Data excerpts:

-.-.-

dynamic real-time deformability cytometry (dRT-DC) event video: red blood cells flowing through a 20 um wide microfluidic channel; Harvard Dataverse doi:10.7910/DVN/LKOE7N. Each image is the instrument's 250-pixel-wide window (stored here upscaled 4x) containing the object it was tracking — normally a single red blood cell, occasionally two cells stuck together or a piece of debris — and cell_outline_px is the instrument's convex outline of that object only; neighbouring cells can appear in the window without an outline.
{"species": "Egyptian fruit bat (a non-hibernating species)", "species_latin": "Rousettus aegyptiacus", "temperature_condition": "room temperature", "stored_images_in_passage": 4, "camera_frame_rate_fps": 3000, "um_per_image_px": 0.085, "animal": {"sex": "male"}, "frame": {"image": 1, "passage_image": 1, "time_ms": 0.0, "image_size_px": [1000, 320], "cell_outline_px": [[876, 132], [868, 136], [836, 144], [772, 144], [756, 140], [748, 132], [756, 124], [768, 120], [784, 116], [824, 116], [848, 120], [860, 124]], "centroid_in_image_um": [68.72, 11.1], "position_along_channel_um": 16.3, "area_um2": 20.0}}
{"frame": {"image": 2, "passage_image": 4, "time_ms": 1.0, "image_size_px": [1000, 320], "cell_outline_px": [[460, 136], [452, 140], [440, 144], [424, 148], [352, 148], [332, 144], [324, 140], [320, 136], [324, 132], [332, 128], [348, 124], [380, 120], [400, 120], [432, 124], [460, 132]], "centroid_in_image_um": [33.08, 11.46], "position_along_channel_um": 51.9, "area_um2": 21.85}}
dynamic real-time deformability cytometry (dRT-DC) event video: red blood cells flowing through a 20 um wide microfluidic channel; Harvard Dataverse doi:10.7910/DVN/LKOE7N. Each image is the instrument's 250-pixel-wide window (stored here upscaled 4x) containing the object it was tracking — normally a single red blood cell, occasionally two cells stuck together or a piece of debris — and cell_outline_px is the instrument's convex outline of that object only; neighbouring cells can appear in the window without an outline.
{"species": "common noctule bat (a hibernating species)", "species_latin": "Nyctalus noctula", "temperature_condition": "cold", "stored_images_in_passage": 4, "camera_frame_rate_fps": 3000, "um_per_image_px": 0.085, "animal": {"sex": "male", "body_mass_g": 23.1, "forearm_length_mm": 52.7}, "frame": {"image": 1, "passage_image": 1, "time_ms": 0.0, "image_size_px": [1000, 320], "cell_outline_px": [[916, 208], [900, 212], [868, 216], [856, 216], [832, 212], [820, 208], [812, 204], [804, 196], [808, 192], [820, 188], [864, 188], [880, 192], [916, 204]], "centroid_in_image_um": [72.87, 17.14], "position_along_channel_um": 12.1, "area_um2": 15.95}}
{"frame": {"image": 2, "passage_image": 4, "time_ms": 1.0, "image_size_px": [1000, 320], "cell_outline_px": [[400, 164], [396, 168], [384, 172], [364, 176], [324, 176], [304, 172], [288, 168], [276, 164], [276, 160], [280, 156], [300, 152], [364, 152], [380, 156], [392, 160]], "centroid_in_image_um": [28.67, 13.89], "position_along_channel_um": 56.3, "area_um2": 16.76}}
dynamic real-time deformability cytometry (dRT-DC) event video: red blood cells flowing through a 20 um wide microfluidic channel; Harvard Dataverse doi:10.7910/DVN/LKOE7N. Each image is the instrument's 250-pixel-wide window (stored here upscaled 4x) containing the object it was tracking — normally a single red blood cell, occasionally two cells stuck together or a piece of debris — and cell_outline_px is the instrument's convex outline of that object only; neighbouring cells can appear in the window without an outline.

-.-.-

Description of the task. Write out the whole listing again, exactly as it stands.

Solution.
dynamic real-time deformability cytometry (dRT-DC) event video: red blood cells flowing through a 20 um wide microfluidic channel; Harvard Dataverse doi:10.7910/DVN/LKOE7N. Each image is the instrument's 250-pixel-wide window (stored here upscaled 4x) containing the object it was tracking — normally a single red blood cell, occasionally two cells stuck together or a piece of debris — and cell_outline_px is the instrument's convex outline of that object only; neighbouring cells can appear in the window without an outline.
{"species": "Egyptian fruit bat (a non-hibernating species)", "species_latin": "Rousettus aegyptiacus", "temperature_condition": "room temperature", "stored_images_in_passage": 4, "camera_frame_rate_fps": 3000, "um_per_image_px": 0.085, "animal": {"sex": "male"}, "frame": {"image": 1, "passage_image": 1, "time_ms": 0.0, "image_size_px": [1000, 320], "cell_outline_px": [[876, 132], [868, 136], [836, 144], [772, 144], [756, 140], [748, 132], [756, 124], [768, 120], [784, 116], [824, 116], [848, 120], [860, 124]], "centroid_in_image_um": [68.72, 11.1], "position_along_channel_um": 16.3, "area_um2": 20.0}}
{"frame": {"image": 2, "passage_image": 4, "time_ms": 1.0, "image_size_px": [1000, 320], "cell_outline_px": [[460, 136], [452, 140], [440, 144], [424, 148], [352, 148], [332, 144], [324, 140], [320, 136], [324, 132], [332, 128], [348, 124], [380, 120], [400, 120], [432, 124], [460, 132]], "centroid_in_image_um": [33.08, 11.46], "position_along_channel_um": 51.9, "area_um2": 21.85}}
dynamic real-time deformability cytometry (dRT-DC) event video: red blood cells flowing through a 20 um wide microfluidic channel; Harvard Dataverse doi:10.7910/DVN/LKOE7N. Each image is the instrument's 250-pixel-wide window (stored here upscaled 4x) containing the object it was tracking — normally a single red blood cell, occasionally two cells stuck together or a piece of debris — and cell_outline_px is the instrument's convex outline of that object only; neighbouring cells can appear in the window without an outline.
{"species": "common noctule bat (a hibernating species)", "species_latin": "Nyctalus noctula", "temperature_condition": "cold", "stored_images_in_passage": 4, "camera_frame_rate_fps": 3000, "um_per_image_px": 0.085, "animal": {"sex": "male", "body_mass_g": 23.1, "forearm_length_mm": 52.7}, "frame": {"image": 1, "passage_image": 1, "time_ms": 0.0, "image_size_px": [1000, 320], "cell_outline_px": [[916, 208], [900, 212], [868, 216], [856, 216], [832, 212], [820, 208], [812, 204], [804, 196], [808, 192], [820, 188], [864, 188], [880, 192], [916, 204]], "centroid_in_image_um": [72.87, 17.14], "position_along_channel_um": 12.1, "area_um2": 15.95}}
{"frame": {"image": 2, "passage_image": 4, "time_ms": 1.0, "image_size_px": [1000, 320], "cell_outline_px": [[400, 164], [396, 168], [384, 172], [364, 176], [324, 176], [304, 172], [288, 168], [276, 164], [276, 160], [280, 156], [300, 152], [364, 152], [380, 156], [392, 160]], "centroid_in_image_um": [28.67, 13.89], "position_along_channel_um": 56.3, "area_um2": 16.76}}
dynamic real-time deformability cytometry (dRT-DC) event video: red blood cells flowing through a 20 um wide microfluidic channel; Harvard Dataverse doi:10.7910/DVN/LKOE7N. Each image is the instrument's 250-pixel-wide window (stored here upscaled 4x) containing the object it was tracking — normally a single red blood cell, occasionally two cells stuck together or a piece of debris — and cell_outline_px is the instrument's convex outline of that object only; neighbouring cells can appear in the window without an outline.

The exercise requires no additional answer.